There are 2 types of people who go on a mission trip, those who get to the end of the trip and want nothing more than to get home. And those who get to the end of the trip and wish there was just one more day, one more work project,

We see both of these types in this story, orpah is the kind who gets to the end of trip and wants it to be over. Ruth, on the other hand wants the experience to keep going.

For me, in my own experience, I remember very well that sad feeling in the pit of my stomach when my first mission trip came to an end.  I didn’t want it to end.  I didn’t want to go home.  I wanted another day on the trip, another day with my youth group, another day with the wise old chaperones. 

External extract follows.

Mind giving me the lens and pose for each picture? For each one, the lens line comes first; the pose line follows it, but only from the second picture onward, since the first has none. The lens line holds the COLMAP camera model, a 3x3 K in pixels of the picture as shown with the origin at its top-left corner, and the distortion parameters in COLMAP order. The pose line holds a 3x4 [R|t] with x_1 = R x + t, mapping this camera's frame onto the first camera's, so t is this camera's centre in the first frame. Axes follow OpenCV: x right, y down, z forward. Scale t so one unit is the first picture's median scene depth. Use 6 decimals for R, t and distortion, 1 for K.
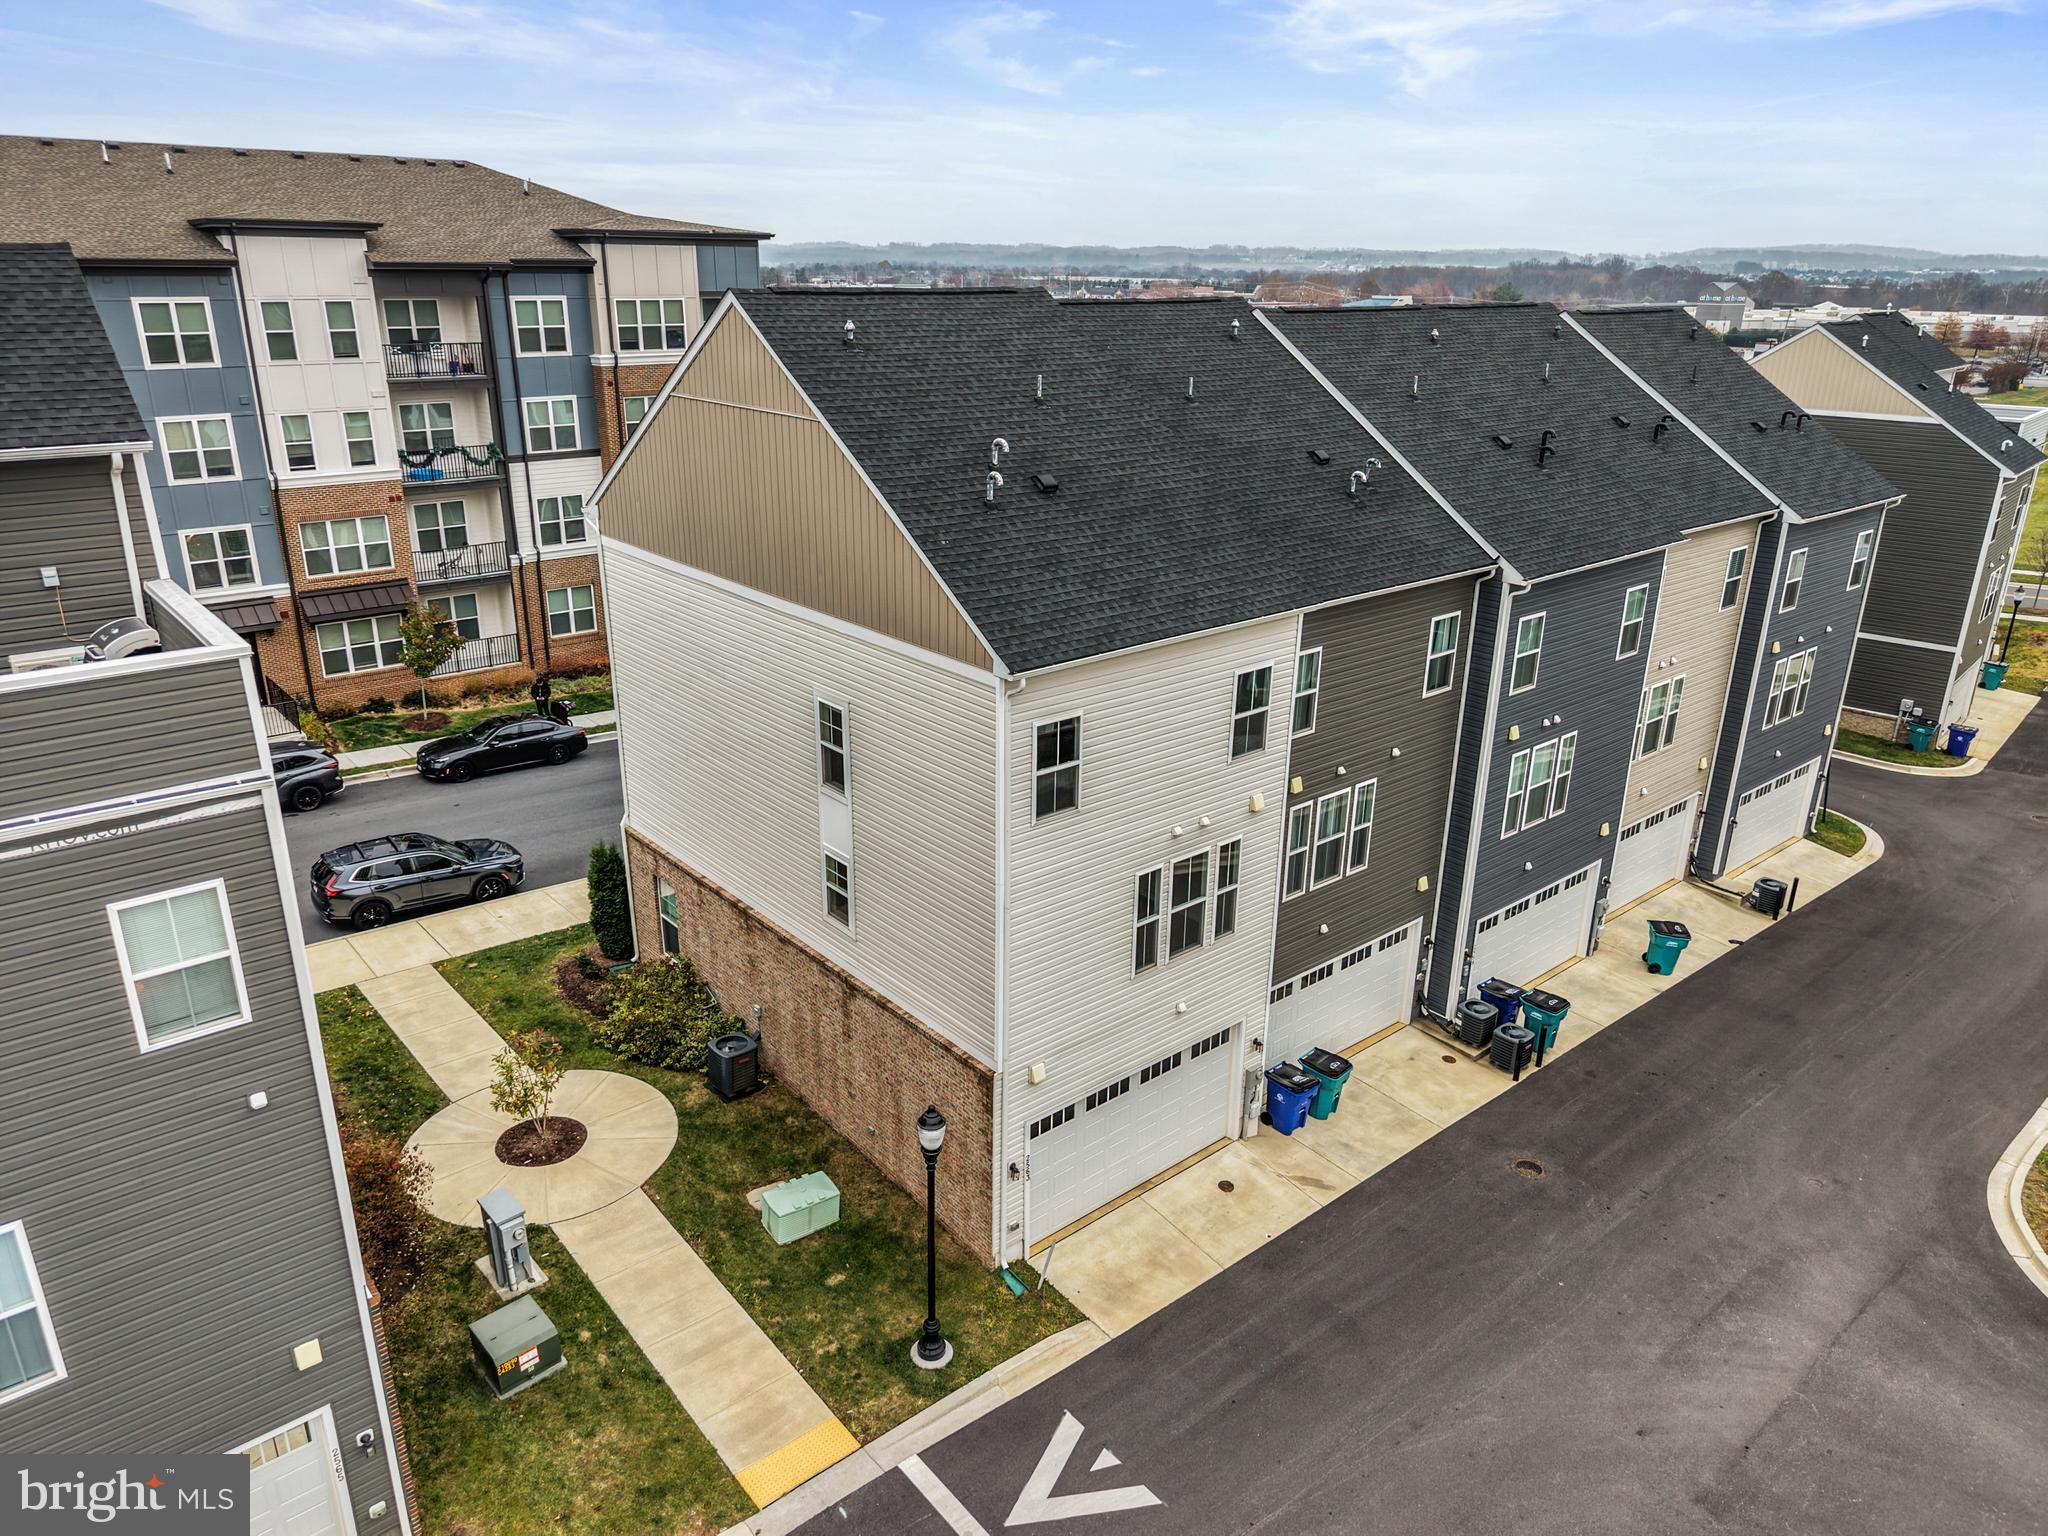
lens RADIAL K [[1400.5, 0, 1021.3], [0, 1400.5, 784.8], [0, 0, 1]] dist [0.008102, -0.004321]
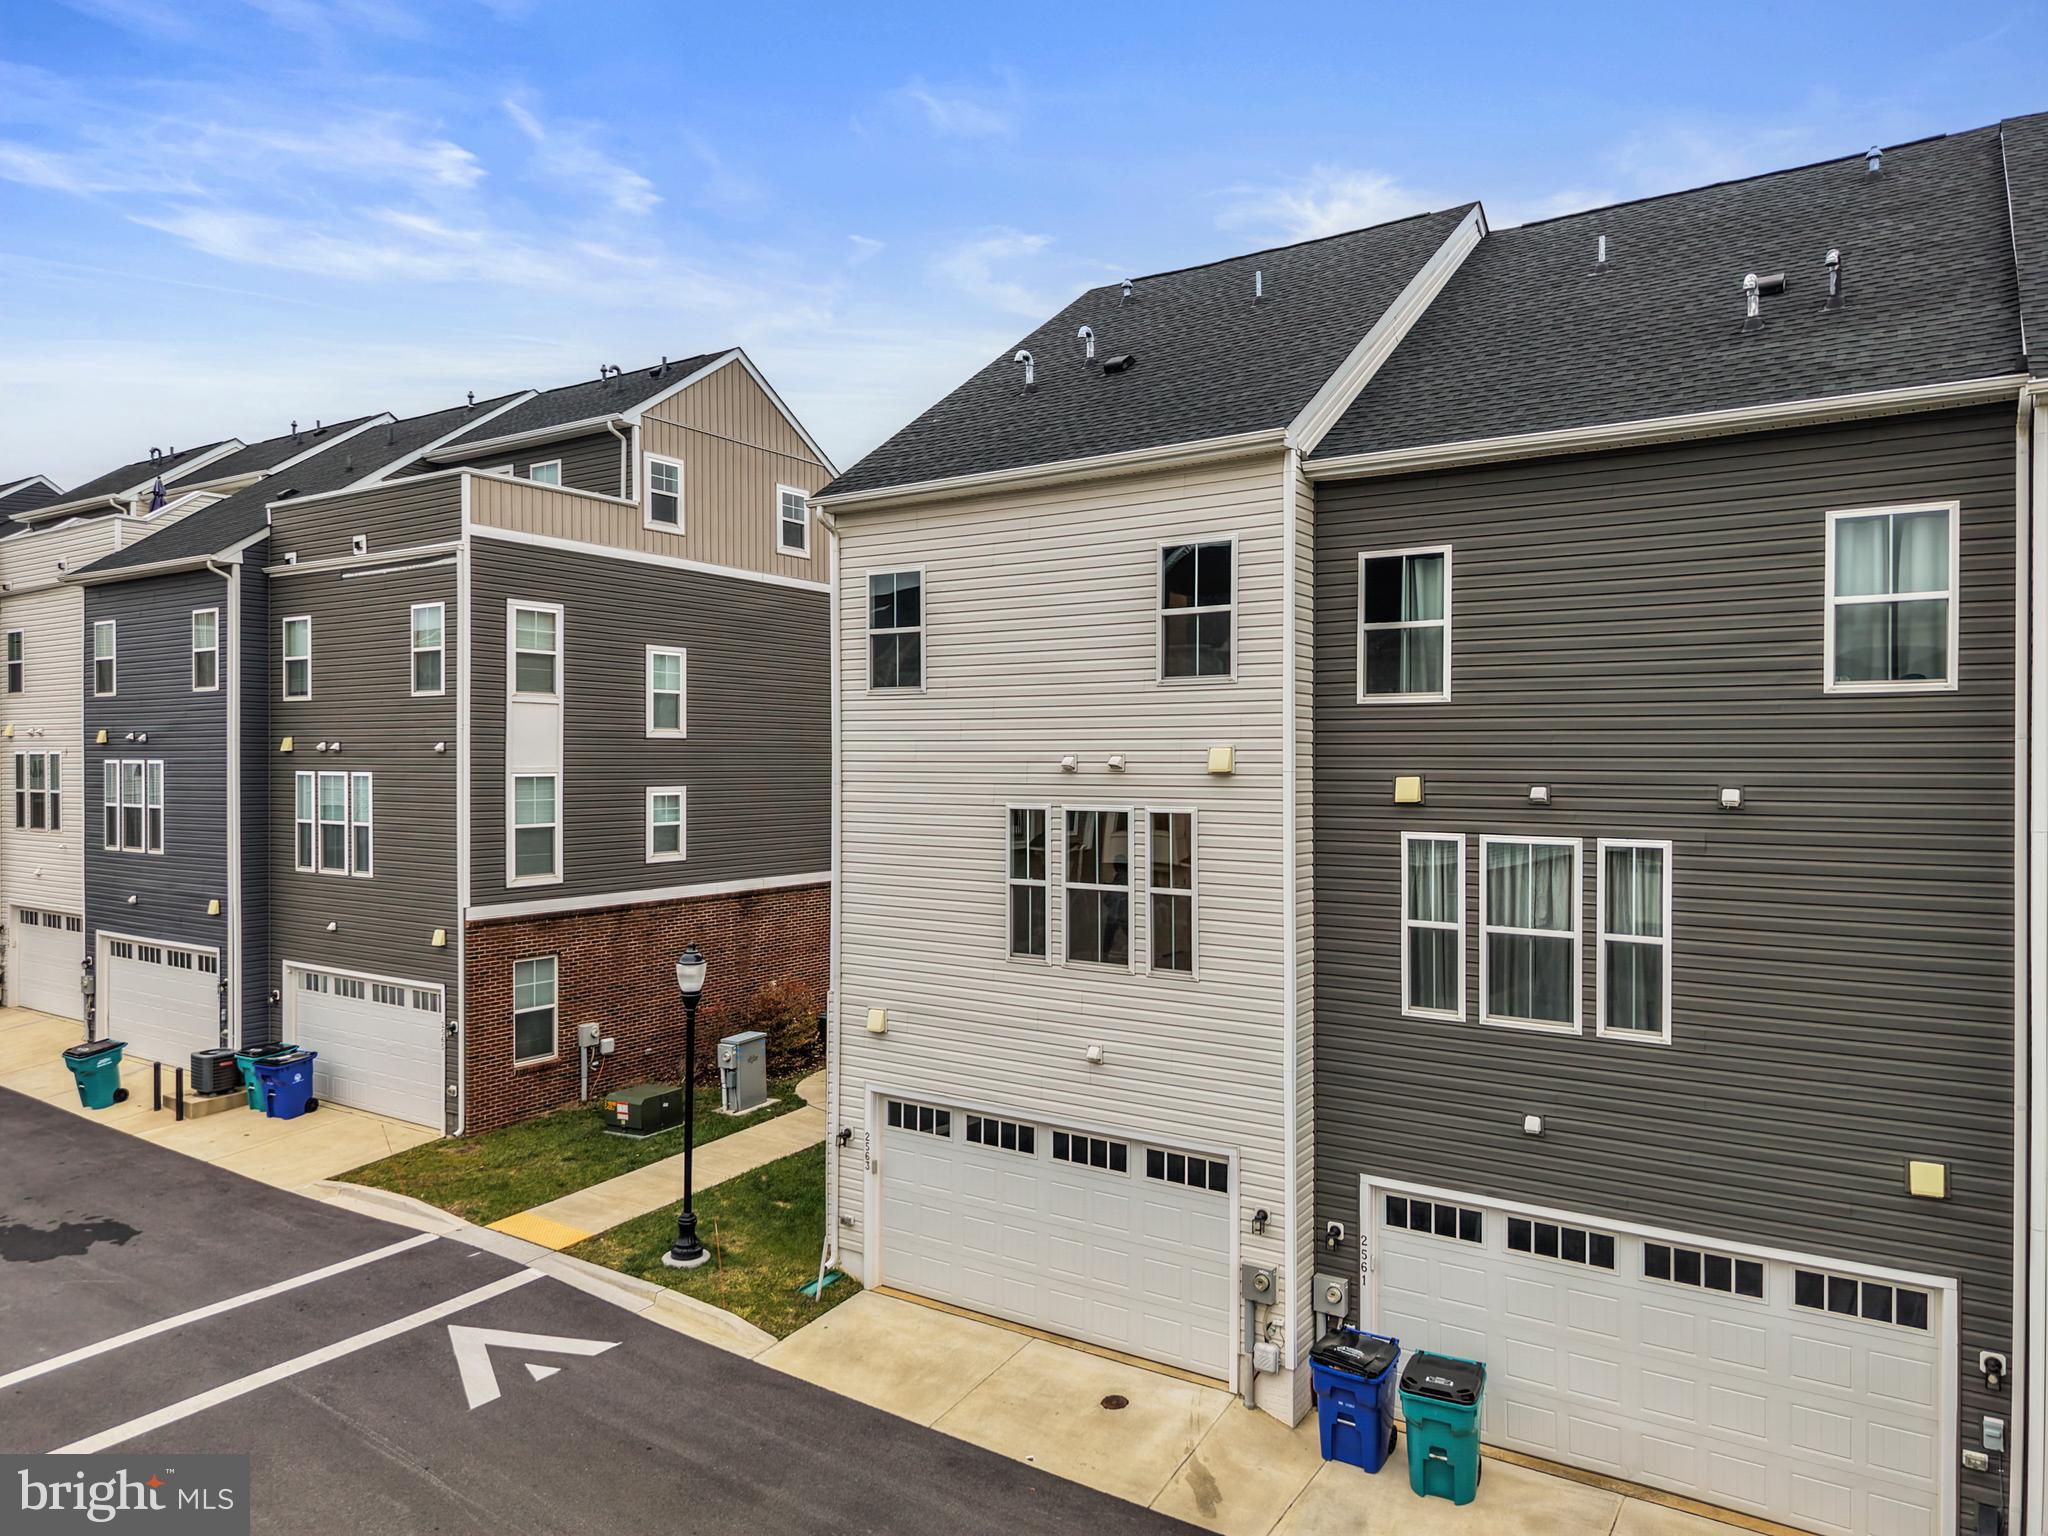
lens RADIAL K [[1453.3, 0, 1024.0], [0, 1453.3, 768.0], [0, 0, 1]] dist [0.002442, -0.001525]
pose [[0.239171, -0.000467, -0.970977, 0.817421], [-0.332103, 0.939650, -0.082256, 0.102863], [0.912417, 0.342137, 0.224582, 0.800101]]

In some ways, I’ve never really come home from that 1st trip.  At least the Tully who left in the church parking lot that hot day in June of 1998, that kid never came home. 

I’ve chosen a career and calling where I get to go on youth trips all the time. 

But I’m still on a mission trip.  Every day. 

Every day is an adventure with God.

Everyday is just another service project. 

  There are a couple of more similarities between Ruth and youth group…

9-  Danger.

 There is an element of risk here, a bit of danger, people having to leave their comfort zones.  We see this risk for Ruth when she is out in the field next to the workers.

  With mission trips we see this risk too in a variety of ways.  We did work in bad neighborhoods, we visited the wrong side of town almost every day, because that’s where people in need are.

  And for us in those rough neighborhoods, just like in Ruth, God showed up to provide protection and guidance.

10- Lastly, There’s a love story in Ruth, as is often the case in youth group.

Ruth even has a secret midnight rendezvous, which also happens from time to time on a youth trip.

Closing

The closing thoughts…

1-Be more like Ruth.

2-Be loyal and loving like she was with Naomi

3- Be adventurous willing to follow God’s call

And don’t just Go on a mission trip, but treat every day like it is a mission trip.